The presence of side effects after vaccination does not affect your body’s immune response to the vaccination. If you experience side effect symptoms lasting for greater than a couple of days, seek the advice of your physician as you are still at risk for developing COVID from an exposure because your
Vaccination is an important step in ending the COVID-19 pandemic. At Lee Health, we urge you to get vaccinated as soon as possible. Our vaccination clinic is open to anyone age 12+, and you can get an appointment as early as this week.
You should be vaccinated even if you’ve had COVID-19.
If you have already had COVID-19, you should still get the vaccine. Antibodies that develop from having COVID may only stay in our bodies for a limited time, and the vaccine provides further protection.

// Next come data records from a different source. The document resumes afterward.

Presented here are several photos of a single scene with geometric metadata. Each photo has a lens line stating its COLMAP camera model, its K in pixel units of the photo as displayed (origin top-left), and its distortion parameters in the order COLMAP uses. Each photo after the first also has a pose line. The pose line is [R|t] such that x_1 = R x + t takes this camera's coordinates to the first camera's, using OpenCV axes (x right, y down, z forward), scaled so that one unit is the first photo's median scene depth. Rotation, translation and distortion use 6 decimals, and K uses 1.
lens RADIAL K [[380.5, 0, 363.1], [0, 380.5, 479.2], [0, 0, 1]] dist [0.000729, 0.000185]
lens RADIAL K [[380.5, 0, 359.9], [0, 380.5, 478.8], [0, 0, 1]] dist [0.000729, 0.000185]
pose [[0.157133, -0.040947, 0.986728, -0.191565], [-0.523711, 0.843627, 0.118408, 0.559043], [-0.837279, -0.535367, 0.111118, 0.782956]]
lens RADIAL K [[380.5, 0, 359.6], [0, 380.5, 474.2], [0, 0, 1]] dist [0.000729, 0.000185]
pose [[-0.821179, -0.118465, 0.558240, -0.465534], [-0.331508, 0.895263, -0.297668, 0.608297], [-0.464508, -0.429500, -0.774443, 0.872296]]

All COVID-19 vaccines available in the U.S. have been shown to be safe and effective at preventing the disease, and have been given Emergency Use Authorization by the FDA.
Based on data from clinical trials and what is known about vaccines for other diseases, experts believe that getting a COVID-19 vaccine will help keep you from becoming seriously ill if you do contract COVID-19.
Remember, get the vaccine, wear your masks, socially distance when around others, and stay home if you are sick.
Lee Health has a vaccination clinic at Gulf Coast Hospital open to anyone ages 12+, and appointments are available starting at 7 a.m. Click here for more info and availability.
For children, Golisano Children’s Hospital offers the Mobile Pediatric Vaccination Clinic, which will be making stops around SW Florida to vaccinate children 12+ for COVID-19. The clinic is tailored for children and staffed with a pediatric registered nurse to administer the vaccine.
Also, the mobile vaccination unit has a pharmacist, EMT or paramedic, and customer service team to assist in the process.
The mobile unit will be set up at schools through the summer and various community locations for parents who would like to get their children vaccinated. A parent or authorized guardian must accompany a minor for vaccination. The second dose will be set for the same location or one nearby.
The Mobile Pediatric Vaccination Clinic is walk-up only, and there is no cost for the COVID-19 vaccine.